======== Extrait du texte ========
"PAYS DE RACE BLANCHE" : NADINE MORANO DÉSAVOUÉE PAR SON PROPRE CAMP APRÈS SES PROPOS "EXÉCRABLES"

Chez les Républicains, on est d'accord... pour dire que les propos de Nadine Morano sur la France, "pays de race blanche" sont une "énorme maladresse", voire même une sortie "exécrable"...



Nadine Morano doit se sentir bien seule. Après ses propos polémiques samedi soir dans On n'est pas couché sur la France, qui  serait selon elle «   un pays de race blanche" , l'ancienne ministre de Nicolas Sarkozy  ne cesse de faire jaser... y compris dans son propre camp. Tour à tour, plusieurs personnalités sortie de l'eurodéputée.
Devant des journalistes hier,  Alain Juppé, maire de Bordeaux et candidat a la primature des républicains  a par exemple estimé que Nadine Morano avait "sorti une citation du général de Gaulle qui avait été faite dans un contexte radicalement différent". "La France n'a jamais été ni une race, ni une religion, ni une couleur de peau. La France c'est une idée, c'est des principes, c'est des valeurs essentielles, l'égalité homme-femme, la laïcité, notre histoire, notre mémoire, notre langue", a pour sa part estime Bruno Le Maire. 

POUR NKM, CES PROPOS SONT "EXÉCRABLES"
======== Données fournies ========
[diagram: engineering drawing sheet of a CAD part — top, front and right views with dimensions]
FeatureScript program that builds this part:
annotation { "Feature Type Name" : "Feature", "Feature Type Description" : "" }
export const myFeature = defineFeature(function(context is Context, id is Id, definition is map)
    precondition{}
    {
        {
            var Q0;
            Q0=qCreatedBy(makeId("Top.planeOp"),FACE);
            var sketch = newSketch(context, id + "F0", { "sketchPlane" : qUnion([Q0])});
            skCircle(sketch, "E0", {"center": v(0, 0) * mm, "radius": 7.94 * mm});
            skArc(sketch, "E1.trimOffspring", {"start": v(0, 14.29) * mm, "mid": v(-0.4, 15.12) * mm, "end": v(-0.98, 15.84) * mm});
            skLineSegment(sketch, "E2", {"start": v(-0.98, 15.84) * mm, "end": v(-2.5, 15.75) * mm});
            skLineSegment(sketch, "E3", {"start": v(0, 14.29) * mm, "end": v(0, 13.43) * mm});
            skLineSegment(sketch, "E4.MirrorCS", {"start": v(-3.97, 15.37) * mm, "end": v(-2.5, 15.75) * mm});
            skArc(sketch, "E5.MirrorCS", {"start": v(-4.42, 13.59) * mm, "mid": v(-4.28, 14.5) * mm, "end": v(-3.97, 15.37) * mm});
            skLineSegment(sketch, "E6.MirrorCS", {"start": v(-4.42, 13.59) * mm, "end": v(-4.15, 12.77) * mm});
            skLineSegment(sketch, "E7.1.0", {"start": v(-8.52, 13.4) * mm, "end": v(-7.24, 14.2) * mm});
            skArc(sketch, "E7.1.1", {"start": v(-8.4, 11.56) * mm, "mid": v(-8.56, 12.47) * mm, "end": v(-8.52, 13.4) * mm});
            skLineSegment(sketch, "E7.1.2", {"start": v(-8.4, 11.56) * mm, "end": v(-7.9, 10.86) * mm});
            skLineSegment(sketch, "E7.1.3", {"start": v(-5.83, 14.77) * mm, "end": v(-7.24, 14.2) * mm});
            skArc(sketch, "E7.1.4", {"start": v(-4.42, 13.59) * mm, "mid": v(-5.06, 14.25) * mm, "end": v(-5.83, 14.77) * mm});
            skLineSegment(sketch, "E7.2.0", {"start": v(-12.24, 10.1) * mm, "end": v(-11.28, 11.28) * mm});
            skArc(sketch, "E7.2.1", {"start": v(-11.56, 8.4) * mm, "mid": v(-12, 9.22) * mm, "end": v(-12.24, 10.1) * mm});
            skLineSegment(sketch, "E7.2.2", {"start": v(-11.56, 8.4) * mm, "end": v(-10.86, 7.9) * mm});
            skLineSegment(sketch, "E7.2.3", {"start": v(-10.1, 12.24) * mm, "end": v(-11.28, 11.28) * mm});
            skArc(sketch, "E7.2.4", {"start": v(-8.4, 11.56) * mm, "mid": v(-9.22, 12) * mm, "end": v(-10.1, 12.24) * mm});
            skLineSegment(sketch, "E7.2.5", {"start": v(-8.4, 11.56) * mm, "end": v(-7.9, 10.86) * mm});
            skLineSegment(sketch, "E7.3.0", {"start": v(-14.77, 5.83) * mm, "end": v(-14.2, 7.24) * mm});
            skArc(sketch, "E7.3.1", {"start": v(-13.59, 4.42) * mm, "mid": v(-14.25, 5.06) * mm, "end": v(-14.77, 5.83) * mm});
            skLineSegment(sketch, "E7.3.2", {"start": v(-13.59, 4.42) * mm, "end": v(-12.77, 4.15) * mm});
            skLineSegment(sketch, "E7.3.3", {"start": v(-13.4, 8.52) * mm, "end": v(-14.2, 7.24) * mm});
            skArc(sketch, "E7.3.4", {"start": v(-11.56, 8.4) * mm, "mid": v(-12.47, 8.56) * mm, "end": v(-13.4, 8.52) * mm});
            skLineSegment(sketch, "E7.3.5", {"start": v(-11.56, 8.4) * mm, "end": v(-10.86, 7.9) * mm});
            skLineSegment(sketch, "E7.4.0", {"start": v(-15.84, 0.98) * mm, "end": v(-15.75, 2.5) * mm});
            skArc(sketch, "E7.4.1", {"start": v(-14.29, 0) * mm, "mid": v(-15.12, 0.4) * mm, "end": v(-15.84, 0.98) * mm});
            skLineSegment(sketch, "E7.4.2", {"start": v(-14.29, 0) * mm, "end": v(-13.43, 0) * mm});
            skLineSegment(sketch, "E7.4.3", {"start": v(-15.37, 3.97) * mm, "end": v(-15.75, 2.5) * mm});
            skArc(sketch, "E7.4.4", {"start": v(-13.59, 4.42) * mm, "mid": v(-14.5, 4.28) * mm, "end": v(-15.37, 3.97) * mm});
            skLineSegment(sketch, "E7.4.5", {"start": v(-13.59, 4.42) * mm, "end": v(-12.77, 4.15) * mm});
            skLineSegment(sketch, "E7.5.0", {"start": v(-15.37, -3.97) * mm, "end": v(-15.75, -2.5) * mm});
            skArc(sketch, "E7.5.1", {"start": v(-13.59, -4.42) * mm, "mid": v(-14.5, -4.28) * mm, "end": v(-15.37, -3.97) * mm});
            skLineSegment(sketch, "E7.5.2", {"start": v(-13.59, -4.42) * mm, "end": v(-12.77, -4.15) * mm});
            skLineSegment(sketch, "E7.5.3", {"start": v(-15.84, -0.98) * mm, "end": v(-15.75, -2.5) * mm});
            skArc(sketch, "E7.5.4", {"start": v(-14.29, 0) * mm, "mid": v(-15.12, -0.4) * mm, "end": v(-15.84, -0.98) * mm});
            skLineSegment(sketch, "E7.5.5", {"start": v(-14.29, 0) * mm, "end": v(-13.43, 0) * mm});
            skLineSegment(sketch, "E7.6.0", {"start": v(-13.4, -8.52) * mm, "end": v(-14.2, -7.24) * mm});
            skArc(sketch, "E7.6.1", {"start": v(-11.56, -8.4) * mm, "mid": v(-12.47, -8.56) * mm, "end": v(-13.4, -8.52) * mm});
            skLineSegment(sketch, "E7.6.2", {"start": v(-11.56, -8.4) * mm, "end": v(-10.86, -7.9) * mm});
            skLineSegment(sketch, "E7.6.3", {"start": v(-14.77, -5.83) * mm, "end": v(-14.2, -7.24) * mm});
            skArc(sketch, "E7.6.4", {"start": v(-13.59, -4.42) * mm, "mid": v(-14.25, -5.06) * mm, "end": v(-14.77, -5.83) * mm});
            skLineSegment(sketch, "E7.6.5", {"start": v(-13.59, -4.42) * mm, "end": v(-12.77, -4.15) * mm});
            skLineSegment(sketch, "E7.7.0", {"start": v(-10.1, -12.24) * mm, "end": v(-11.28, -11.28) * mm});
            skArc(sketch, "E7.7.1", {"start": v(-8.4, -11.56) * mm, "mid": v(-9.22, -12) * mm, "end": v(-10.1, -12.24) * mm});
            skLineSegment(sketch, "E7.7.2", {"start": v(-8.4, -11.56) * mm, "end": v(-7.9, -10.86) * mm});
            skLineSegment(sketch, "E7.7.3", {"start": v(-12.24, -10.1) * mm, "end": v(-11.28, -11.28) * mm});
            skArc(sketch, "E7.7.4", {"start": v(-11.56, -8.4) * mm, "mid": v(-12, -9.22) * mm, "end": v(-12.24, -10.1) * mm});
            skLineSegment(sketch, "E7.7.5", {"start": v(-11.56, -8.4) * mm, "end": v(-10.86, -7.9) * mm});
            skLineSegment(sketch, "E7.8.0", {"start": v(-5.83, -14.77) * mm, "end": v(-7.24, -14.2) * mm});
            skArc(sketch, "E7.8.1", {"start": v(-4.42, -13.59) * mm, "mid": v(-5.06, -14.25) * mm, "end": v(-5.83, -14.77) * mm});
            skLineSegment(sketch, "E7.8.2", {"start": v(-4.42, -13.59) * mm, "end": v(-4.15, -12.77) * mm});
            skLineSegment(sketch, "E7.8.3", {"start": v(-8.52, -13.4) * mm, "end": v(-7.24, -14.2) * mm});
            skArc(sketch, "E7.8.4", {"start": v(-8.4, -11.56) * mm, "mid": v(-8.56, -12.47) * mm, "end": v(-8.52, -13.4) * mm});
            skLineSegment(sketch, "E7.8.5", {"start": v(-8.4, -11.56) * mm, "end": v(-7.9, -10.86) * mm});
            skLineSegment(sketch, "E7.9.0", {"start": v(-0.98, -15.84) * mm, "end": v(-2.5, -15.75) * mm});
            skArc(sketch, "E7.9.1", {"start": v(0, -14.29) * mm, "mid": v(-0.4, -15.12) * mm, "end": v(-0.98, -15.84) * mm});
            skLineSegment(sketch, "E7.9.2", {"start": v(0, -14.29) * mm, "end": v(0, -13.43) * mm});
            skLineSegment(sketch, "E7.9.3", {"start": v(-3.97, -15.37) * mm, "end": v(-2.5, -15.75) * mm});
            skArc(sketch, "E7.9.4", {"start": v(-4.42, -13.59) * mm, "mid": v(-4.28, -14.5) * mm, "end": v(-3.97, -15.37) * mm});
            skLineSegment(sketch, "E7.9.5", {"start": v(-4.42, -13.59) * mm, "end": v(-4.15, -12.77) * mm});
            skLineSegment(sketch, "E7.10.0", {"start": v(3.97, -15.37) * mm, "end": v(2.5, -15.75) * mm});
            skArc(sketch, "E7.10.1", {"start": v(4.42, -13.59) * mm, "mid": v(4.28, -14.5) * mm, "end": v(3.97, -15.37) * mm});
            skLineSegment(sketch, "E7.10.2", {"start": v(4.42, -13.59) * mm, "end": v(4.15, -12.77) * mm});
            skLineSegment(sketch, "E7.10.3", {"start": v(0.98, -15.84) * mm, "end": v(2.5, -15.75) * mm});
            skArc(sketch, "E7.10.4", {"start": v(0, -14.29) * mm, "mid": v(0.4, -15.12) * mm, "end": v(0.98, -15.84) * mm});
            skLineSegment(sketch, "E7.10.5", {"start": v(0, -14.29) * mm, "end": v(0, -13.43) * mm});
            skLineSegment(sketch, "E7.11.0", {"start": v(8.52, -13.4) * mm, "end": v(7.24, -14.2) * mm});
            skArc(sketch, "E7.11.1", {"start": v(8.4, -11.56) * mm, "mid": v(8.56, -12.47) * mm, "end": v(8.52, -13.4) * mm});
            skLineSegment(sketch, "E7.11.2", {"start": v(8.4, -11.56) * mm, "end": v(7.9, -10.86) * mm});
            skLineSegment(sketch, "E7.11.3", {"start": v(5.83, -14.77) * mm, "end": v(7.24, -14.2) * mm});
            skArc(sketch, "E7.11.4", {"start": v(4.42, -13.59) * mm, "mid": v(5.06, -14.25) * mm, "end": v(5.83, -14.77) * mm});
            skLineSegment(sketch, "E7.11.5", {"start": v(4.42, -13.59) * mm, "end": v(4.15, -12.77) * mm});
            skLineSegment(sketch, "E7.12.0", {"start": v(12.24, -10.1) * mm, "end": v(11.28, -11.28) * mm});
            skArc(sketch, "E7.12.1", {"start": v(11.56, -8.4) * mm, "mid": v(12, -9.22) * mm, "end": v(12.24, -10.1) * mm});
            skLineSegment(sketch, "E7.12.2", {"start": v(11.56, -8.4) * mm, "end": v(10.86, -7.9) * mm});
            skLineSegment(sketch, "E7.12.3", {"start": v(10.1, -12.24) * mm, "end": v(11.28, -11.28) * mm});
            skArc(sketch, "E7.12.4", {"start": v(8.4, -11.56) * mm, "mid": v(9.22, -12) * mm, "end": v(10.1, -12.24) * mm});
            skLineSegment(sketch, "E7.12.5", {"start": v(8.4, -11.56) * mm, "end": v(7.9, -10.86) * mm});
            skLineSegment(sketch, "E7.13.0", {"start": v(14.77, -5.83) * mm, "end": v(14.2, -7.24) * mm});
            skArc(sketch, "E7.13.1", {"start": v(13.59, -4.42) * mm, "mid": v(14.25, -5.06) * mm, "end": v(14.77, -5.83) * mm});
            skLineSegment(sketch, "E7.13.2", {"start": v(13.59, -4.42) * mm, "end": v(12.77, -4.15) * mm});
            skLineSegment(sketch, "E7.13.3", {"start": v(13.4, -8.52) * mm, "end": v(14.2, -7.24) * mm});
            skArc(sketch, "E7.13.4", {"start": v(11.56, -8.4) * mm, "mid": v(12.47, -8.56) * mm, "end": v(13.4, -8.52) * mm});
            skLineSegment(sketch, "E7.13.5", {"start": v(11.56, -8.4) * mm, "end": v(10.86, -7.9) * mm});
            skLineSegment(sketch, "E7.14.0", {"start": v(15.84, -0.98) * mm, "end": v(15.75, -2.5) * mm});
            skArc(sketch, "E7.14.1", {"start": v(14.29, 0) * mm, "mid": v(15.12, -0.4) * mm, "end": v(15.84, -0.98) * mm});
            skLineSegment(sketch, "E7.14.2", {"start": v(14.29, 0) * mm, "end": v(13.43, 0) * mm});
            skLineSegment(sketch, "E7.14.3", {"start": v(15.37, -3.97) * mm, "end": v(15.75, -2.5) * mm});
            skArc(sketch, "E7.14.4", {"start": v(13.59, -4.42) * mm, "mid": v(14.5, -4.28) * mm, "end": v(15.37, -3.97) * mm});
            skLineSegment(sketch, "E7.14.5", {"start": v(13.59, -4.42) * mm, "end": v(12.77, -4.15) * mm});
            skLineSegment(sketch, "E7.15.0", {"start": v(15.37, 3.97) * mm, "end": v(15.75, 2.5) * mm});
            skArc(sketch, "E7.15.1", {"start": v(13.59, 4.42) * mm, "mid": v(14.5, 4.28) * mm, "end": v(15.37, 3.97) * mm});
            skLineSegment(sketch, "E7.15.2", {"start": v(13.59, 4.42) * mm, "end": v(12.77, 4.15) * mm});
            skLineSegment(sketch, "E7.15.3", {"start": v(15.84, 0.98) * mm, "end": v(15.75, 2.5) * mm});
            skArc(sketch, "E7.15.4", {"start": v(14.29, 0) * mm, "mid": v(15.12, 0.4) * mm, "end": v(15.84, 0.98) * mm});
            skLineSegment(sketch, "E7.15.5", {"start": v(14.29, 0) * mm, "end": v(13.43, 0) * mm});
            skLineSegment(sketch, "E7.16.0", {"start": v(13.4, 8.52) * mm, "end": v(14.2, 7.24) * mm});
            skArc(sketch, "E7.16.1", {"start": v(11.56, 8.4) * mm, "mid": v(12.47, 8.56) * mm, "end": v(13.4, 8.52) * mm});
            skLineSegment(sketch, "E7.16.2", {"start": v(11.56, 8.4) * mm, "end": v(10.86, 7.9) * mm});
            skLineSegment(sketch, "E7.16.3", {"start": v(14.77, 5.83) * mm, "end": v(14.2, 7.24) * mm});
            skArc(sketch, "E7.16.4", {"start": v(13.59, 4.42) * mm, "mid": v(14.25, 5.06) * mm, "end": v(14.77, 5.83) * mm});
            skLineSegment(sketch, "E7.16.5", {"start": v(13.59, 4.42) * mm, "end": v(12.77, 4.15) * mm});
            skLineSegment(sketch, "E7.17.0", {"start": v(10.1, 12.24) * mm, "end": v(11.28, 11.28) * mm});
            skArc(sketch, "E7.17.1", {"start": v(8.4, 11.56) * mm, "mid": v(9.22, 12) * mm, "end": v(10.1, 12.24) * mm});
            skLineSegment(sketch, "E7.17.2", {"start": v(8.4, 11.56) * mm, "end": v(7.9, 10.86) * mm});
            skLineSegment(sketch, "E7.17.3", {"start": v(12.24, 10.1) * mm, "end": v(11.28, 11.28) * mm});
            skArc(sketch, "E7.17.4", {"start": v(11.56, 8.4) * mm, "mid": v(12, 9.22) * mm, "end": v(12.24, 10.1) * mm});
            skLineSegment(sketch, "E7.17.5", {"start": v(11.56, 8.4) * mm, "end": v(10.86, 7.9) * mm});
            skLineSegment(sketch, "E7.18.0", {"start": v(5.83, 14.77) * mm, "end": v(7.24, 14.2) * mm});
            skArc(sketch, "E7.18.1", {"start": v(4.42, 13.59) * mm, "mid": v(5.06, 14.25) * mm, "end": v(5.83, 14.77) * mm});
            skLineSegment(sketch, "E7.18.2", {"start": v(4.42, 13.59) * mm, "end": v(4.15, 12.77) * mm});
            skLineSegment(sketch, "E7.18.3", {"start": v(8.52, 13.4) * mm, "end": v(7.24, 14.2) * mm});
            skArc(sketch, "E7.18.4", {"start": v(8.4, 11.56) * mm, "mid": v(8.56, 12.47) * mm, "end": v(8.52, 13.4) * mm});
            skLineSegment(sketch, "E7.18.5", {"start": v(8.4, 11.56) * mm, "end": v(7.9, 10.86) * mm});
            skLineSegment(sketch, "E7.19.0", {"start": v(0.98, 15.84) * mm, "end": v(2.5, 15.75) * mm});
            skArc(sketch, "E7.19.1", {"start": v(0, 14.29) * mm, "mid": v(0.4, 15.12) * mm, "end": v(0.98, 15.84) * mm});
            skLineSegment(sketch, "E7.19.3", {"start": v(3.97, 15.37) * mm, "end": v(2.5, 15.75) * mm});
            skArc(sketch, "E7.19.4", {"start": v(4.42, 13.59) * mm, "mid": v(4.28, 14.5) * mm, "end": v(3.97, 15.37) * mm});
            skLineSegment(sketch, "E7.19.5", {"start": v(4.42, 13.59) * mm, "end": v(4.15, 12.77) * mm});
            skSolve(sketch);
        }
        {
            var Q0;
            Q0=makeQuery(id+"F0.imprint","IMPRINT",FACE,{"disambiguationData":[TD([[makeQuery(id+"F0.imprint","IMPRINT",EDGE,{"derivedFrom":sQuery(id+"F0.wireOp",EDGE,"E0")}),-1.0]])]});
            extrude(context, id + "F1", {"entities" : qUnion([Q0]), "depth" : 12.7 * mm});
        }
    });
========
Mettez à jour le passage de l'article sur les propos de Nadine Morano qui commence aux mots « Nadine Morano doit se » et s'achève après « Bruno Le Maire. » : remplacez-y « samedi soir » par « vendredi soir ».

**Corrigé:**
Nadine Morano doit se sentir bien seule. Après ses propos polémiques vendredi soir dans On n'est pas couché sur la France, qui  serait selon elle «   un pays de race blanche" , l'ancienne ministre de Nicolas Sarkozy  ne cesse de faire jaser... y compris dans son propre camp. Tour à tour, plusieurs personnalités sortie de l'eurodéputée.
Devant des journalistes hier,  Alain Juppé, maire de Bordeaux et candidat a la primature des républicains  a par exemple estimé que Nadine Morano avait "sorti une citation du général de Gaulle qui avait été faite dans un contexte radicalement différent". "La France n'a jamais été ni une race, ni une religion, ni une couleur de peau. La France c'est une idée, c'est des principes, c'est des valeurs essentielles, l'égalité homme-femme, la laïcité, notre histoire, notre mémoire, notre langue", a pour sa part estime Bruno Le Maire.